■ WHAT IS NEEDED ■
Reproduce the listing below word for word, with no pictures.

■ DATA TO PROCESS ■
***

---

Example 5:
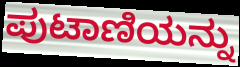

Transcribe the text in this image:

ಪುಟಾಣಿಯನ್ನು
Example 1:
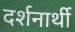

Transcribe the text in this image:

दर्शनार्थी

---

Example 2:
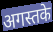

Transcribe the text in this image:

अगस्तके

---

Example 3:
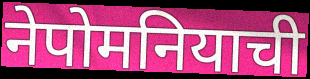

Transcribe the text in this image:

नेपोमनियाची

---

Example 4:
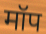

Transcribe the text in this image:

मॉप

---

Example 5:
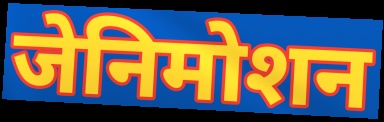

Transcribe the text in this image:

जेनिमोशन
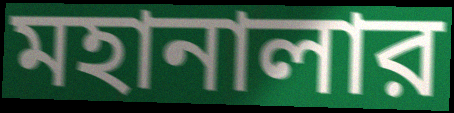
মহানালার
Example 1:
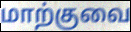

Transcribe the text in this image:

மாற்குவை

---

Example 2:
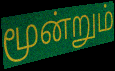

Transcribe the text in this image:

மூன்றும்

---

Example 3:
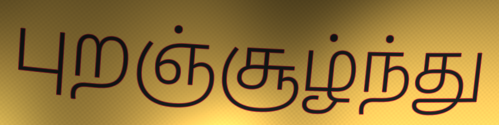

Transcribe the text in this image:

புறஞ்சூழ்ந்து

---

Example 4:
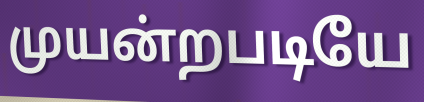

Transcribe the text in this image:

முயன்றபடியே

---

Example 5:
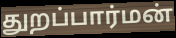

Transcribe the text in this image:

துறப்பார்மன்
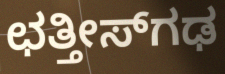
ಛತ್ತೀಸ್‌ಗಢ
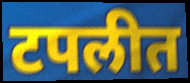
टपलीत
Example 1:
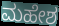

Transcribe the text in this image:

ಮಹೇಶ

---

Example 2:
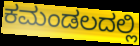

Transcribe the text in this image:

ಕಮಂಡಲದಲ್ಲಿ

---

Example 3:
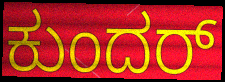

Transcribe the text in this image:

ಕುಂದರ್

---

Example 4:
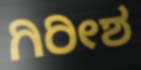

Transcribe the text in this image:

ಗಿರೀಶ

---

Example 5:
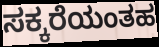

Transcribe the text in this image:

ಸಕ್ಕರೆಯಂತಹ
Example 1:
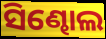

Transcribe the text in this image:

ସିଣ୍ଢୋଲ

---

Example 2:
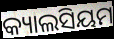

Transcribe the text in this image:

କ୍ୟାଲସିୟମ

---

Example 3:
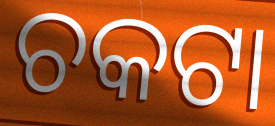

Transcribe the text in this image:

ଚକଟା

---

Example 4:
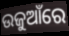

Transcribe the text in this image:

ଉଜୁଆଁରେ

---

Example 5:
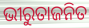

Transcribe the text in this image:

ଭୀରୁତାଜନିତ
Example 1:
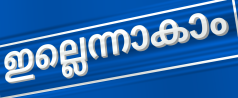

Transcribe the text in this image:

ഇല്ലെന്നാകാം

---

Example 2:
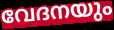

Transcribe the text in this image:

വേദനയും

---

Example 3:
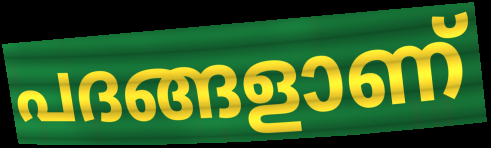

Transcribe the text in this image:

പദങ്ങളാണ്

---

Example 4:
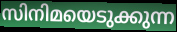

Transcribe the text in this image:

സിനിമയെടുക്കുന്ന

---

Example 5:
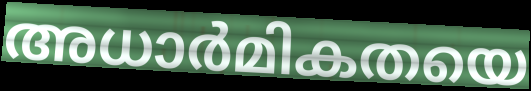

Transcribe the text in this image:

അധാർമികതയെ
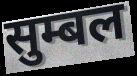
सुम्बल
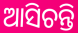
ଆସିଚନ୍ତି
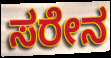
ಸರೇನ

***

■ EXERCISE RESULT ■
---

Example 5:

Transcribe the text in this image:

ಪುಟಾಣಿಯನ್ನು
Example 1:

Transcribe the text in this image:

दर्शनार्थी

---

Example 2:

Transcribe the text in this image:

अगस्तके

---

Example 3:

Transcribe the text in this image:

नेपोमनियाची

---

Example 4:

Transcribe the text in this image:

मॉप

---

Example 5:

Transcribe the text in this image:

जेनिमोशन
মহানালার
Example 1:

Transcribe the text in this image:

மாற்குவை

---

Example 2:

Transcribe the text in this image:

மூன்றும்

---

Example 3:

Transcribe the text in this image:

புறஞ்சூழ்ந்து

---

Example 4:

Transcribe the text in this image:

முயன்றபடியே

---

Example 5:

Transcribe the text in this image:

துறப்பார்மன்
ಛತ್ತೀಸ್‌ಗಢ
टपलीत
Example 1:

Transcribe the text in this image:

ಮಹೇಶ

---

Example 2:

Transcribe the text in this image:

ಕಮಂಡಲದಲ್ಲಿ

---

Example 3:

Transcribe the text in this image:

ಕುಂದರ್

---

Example 4:

Transcribe the text in this image:

ಗಿರೀಶ

---

Example 5:

Transcribe the text in this image:

ಸಕ್ಕರೆಯಂತಹ
Example 1:

Transcribe the text in this image:

ସିଣ୍ଢୋଲ

---

Example 2:

Transcribe the text in this image:

କ୍ୟାଲସିୟମ

---

Example 3:

Transcribe the text in this image:

ଚକଟା

---

Example 4:

Transcribe the text in this image:

ଉଜୁଆଁରେ

---

Example 5:

Transcribe the text in this image:

ଭୀରୁତାଜନିତ
Example 1:

Transcribe the text in this image:

ഇല്ലെന്നാകാം

---

Example 2:

Transcribe the text in this image:

വേദനയും

---

Example 3:

Transcribe the text in this image:

പദങ്ങളാണ്

---

Example 4:

Transcribe the text in this image:

സിനിമയെടുക്കുന്ന

---

Example 5:

Transcribe the text in this image:

അധാർമികതയെ
सुम्बल
ଆସିଚନ୍ତି
ಸರೇನ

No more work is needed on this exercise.